The Kingsley Building is a mixed use apartment building located at 1415 Lake Drive SE in Grand Rapids, Michigan. It was originally a warehouse and office building called the Grand Rapids Storage and Van Company Building. It was listed on the National Register of Historic Places in 2012.

==History==
In 1905, Fuller & Rice Lumber Company opened a yard at this location. In 1919, the company of Kammen & Vander Stel Packing and Storage (later Grand Rapids Storage and Van) was founded. In 1926, the company purchased the former Fuller & Rice lot, and hired architect George S. Kingsley to design a new headquarters building. The new building was intended to be a mixed-use space, combining storage facilities for household goods, offices, and commercial space. By the 1940s, the need for storage of household goods was in decline, and the company began renting out space in the building. In 1954, Zondervan Publishing began leasing several floors in the building. Over time, Grand Rapids Storage occupied a smaller and smaller percentage of the building space while Zondervan's occupancy grew. Grand Rapids Storage ceased using the building in 1962, and passed out of existence a few years later. Zondervan's purchased the building in 1975, by which time it had grown large enough to acquire multiple other buildings. They moved out in 1990.

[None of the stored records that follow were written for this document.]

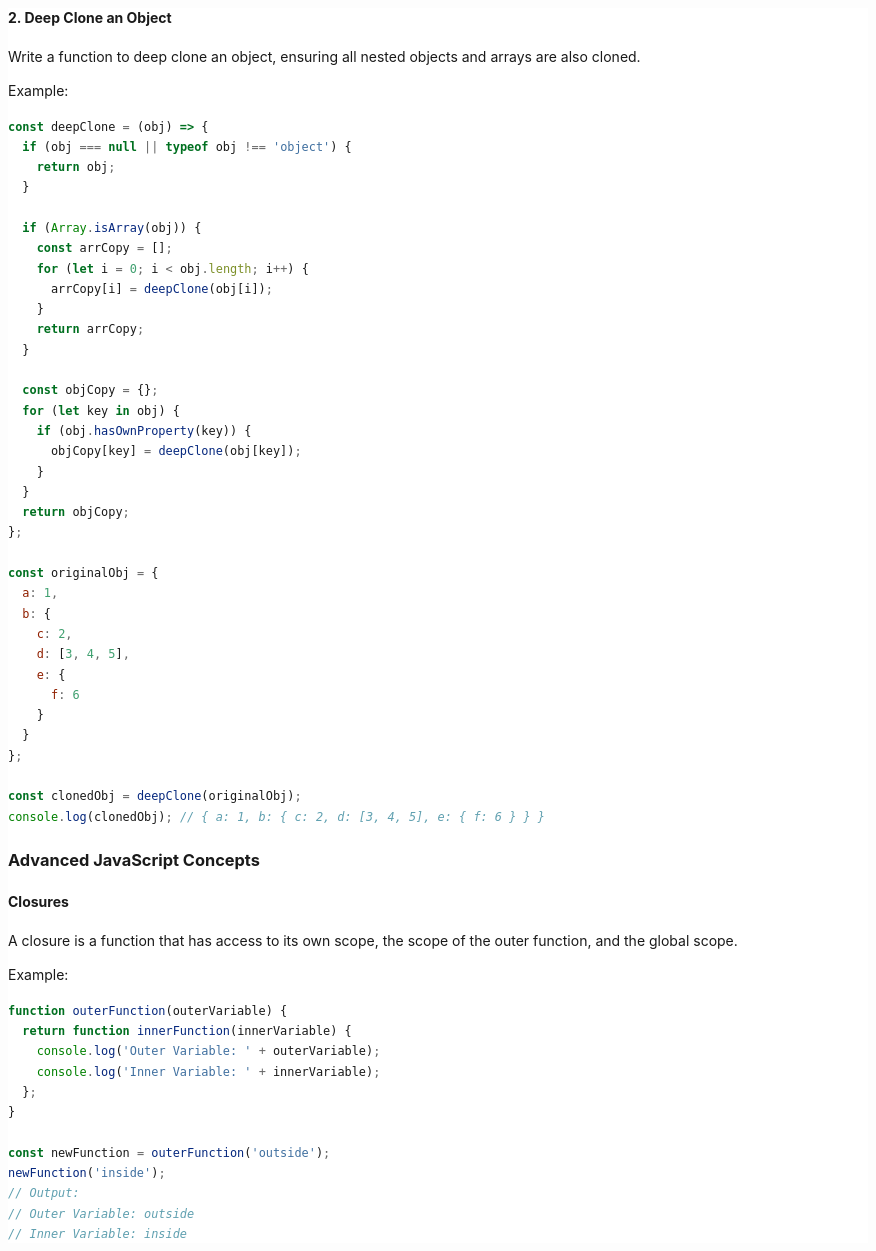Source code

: #### 2. Deep Clone an Object

Write a function to deep clone an object, ensuring all nested objects and arrays are also cloned.

Example:
```javascript
const deepClone = (obj) => {
  if (obj === null || typeof obj !== 'object') {
    return obj;
  }
  
  if (Array.isArray(obj)) {
    const arrCopy = [];
    for (let i = 0; i < obj.length; i++) {
      arrCopy[i] = deepClone(obj[i]);
    }
    return arrCopy;
  }
  
  const objCopy = {};
  for (let key in obj) {
    if (obj.hasOwnProperty(key)) {
      objCopy[key] = deepClone(obj[key]);
    }
  }
  return objCopy;
};

const originalObj = {
  a: 1,
  b: {
    c: 2,
    d: [3, 4, 5],
    e: {
      f: 6
    }
  }
};

const clonedObj = deepClone(originalObj);
console.log(clonedObj); // { a: 1, b: { c: 2, d: [3, 4, 5], e: { f: 6 } } }
```

### Advanced JavaScript Concepts

#### Closures

A closure is a function that has access to its own scope, the scope of the outer function, and the global scope.

Example:
```javascript
function outerFunction(outerVariable) {
  return function innerFunction(innerVariable) {
    console.log('Outer Variable: ' + outerVariable);
    console.log('Inner Variable: ' + innerVariable);
  };
}

const newFunction = outerFunction('outside');
newFunction('inside');
// Output:
// Outer Variable: outside
// Inner Variable: inside
```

The building was later acquired by Grand Rapids developer Bazzani Associates, and renovation into mixed-use space began in 2011. In 2016, renovation of the top floors into apartments started.

==Description==
The Kingsley Building is a five-story brick structure with a trapezoidal footprint. Terra cotta decoration runs across the roofline, below which one-brick-wide vertical strips outline the bays, running down the fifth through second floors. Multiple storefronts are located on the first floor. The building originally had few windows on the upper floors. Multiple exterior windows with balconies were inserted into building during renovation into apartments.